The U.S. Drug Enforcement Administration and the IRS started investigating Hernandez in December 2014. Agents linked him to five suspicious FedEx accounts.

“During the period from January 2016 until February 2018, Federal Express records showed 70,230 pounds (or 31,992.7 kilograms) of what was believed to be drugs or bulk U.S. currency was sent through Federal Express using the five (5) accounts,” according to court records.

Agents believe Hernandez worked closely with Luis “Pancho” Ortiz III, 39, of Mission, who coordinated drug shipments.

Border Patrol agents seized about 600 pounds of marijuana from Hernandez and Ortiz in October 2017.

“This marihuana had been flown from Mexico into the United States and dropped from a crop duster aircraft,” according to court records.

Agents believe a pilot named Florentino Galvan dropped the drugs near San Benito. They intercepted phone calls between Galvan, Hernandez and Ortiz.

“Discussions focused around the plans for dropping the marijuana in a field,” according to court records.
Galvan pleaded not guilty.

Agents also tracked marijuana that Hernandez and Ortiz mailed to Charleston, West Virginia.
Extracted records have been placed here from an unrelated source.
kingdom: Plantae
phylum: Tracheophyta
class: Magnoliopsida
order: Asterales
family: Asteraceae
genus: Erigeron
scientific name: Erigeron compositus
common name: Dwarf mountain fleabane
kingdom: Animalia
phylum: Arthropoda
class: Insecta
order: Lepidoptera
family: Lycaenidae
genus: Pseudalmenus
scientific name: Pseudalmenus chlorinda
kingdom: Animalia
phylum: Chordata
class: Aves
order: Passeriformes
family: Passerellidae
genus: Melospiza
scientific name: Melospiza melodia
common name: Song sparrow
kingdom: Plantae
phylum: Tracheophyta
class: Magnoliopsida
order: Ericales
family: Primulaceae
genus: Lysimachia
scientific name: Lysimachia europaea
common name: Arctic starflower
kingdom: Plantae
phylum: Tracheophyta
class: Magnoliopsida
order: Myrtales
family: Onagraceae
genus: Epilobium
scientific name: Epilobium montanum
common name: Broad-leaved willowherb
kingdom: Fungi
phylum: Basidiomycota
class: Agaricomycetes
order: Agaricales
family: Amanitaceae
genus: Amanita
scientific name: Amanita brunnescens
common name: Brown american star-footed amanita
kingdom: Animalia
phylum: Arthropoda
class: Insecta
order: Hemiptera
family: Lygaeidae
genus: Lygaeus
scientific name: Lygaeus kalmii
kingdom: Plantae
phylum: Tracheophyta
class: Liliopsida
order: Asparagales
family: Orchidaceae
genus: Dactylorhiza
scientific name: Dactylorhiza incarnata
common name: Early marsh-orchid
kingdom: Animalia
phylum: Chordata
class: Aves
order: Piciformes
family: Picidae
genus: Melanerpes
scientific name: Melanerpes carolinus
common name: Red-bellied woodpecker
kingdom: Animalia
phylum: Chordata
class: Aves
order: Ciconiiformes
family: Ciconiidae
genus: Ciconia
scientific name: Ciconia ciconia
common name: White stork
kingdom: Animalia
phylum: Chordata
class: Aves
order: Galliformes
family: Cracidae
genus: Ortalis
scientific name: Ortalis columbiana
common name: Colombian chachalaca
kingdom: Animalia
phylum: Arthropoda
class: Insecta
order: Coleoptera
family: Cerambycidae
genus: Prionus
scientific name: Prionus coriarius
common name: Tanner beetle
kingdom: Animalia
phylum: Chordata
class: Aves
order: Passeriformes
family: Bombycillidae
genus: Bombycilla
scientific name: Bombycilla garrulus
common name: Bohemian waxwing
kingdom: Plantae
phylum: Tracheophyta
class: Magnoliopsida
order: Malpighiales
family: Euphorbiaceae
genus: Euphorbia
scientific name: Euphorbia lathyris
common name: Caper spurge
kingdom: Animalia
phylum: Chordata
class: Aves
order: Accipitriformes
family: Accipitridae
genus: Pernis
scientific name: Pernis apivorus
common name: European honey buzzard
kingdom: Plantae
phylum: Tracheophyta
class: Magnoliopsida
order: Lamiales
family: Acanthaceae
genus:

“The marihuana had been seized because a Federal Express driver became suspicious of the package and called the police,” according to court records, which refer to the Charleston Police Department as CPD. “Once the marijuana was seized, the CPD re-sealed the box and place it (sic) into a vehicle on the street of the addressee under surveillance. Nobody approached the vehicle to retrieve the package and the box was retrieved after surveillance ceased.”

Agents intercepted phone calls between Hernandez and Ortiz about the package.

They “spoke numerous times over monitored telephones and were intercepted discussing in great detail how they had people on the street with this vehicle watching and that something was unusual,” according to court records. “The fact that a different colored tape was used to re-seal the box was noted.”

Hernandez pleaded guilty to conspiracy to possess with intent to distribute more than 5 kilograms of cocaine and more than 1,000 kilograms of marijuana. He also pleaded guilty to conspiracy to commit money laundering.

The drug trafficking charge is punishable by 10 years to life in prison.

As part of the plea agreement, Hernandez agreed to forfeit nearly $1.3 million and a home in Rancho Viejo.

Sentencing is scheduled for Nov. 20.